• _Extrait du document_
══════════════════════════════

Selon les révélations et alertes du journaliste d’enquête Djovany Michel
Le trafic d’organes humains en Haïti n’est plus une simple rumeur ni une peur alimentée par l’insécurité chronique. Il s’agit désormais d’un phénomène alarmant, documenté par des témoignages concordants et dénoncé publiquement par le journaliste d’enquête Djovany Michel, dont les investigations mettent en lumière une réalité que l’État peine, ou refuse, d’affronter.
Depuis plusieurs mois, les disparitions se multiplient dans plusieurs régions du pays. Des jeunes sont signalés portés disparus, avant d’être retrouvés assassinés dans des circonstances particulièrement troublantes. Dans certains cas, des indices laissent supposer des prélèvements d’organes, des faits d’une extrême gravité qui suggèrent l’existence de réseaux criminels organisés, structurés et opérant avec une inquiétante régularité.
Selon Djovany Michel, ces crimes ne se limitent pas à la capitale. Port-au-Prince, Hinche et plusieurs zones frontalières seraient concernés, sans que les autorités n’annoncent d’enquêtes sérieuses ni de dispositifs d’intervention visibles. Cette répétition des faits, combinée à l’absence de communication officielle, installe une peur profonde au sein de la population, déjà fragilisée par la violence des gangs armés.

══════════════════════════════

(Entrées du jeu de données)
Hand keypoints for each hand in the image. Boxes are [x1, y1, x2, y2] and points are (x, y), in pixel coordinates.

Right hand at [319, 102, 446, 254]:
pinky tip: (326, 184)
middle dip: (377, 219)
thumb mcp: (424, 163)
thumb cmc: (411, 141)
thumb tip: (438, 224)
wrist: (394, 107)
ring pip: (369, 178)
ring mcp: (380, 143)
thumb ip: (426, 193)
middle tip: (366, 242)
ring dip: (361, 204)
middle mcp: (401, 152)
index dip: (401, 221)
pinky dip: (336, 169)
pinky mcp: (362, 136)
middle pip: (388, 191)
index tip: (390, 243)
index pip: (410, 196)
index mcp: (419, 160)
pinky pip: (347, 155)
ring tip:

══════════════════════════════

• _À votre tour_
Poursuivez l'article sur le trafic d'organes humains en Haïti à partir de sa dernière phrase.

• _Résultat_
Malgré les dénonciations publiques, y compris celles de responsables au sommet de l’État, la réponse institutionnelle demeure largement insuffisante. L’État haïtien a reconnu l’existence de crimes mafieux, mais cette reconnaissance reste essentiellement verbale. Aucune opération d’envergure, aucun réseau démantelé, aucune poursuite judiciaire crédible n’a été portée à la connaissance du public.
Pour le journaliste enquêteur Djovany Michel, ce silence équivaut à une forme de renoncement. « Dénoncer sans agir, c’est laisser faire », alerte-t-il, soulignant que le trafic d’organes ne peut prospérer sans complicités locales, relais financiers et connexions internationales. Un tel crime suppose des moyens logistiques, médicaux et humains qui dépassent largement le cadre de la criminalité ordinaire.
La question devient alors inévitable : comment un commerce aussi structuré peut-il exister sans protections au sein même des institutions ? Comment expliquer que des corps mutilés soient retrouvés sans qu’aucune procédure judiciaire sérieuse ne soit engagée ? Pour de nombreux observateurs, l’impunité alimente la répétition du crime et banalise l’horreur.
Dans cette économie de la mort, ce sont les plus pauvres qui paient le prix fort. Des citoyens sans défense deviennent des marchandises, pendant que d’autres, à l’étranger ou dans des cercles privilégiés, continuent de vivre grâce à l’argent et à la demande. Une réalité qui heurte la conscience collective et pose la question de la valeur accordée à la vie humaine en Haïti.
Face à cette situation, l’interpellation de Djovany Michel est sans équivoque : si la justice haïtienne demeure incapable ou refuse d’agir, qui protégera les citoyens ? Qui rendra justice aux victimes et à leurs familles ? Laisser perdurer ce silence revient à accepter l’inacceptable.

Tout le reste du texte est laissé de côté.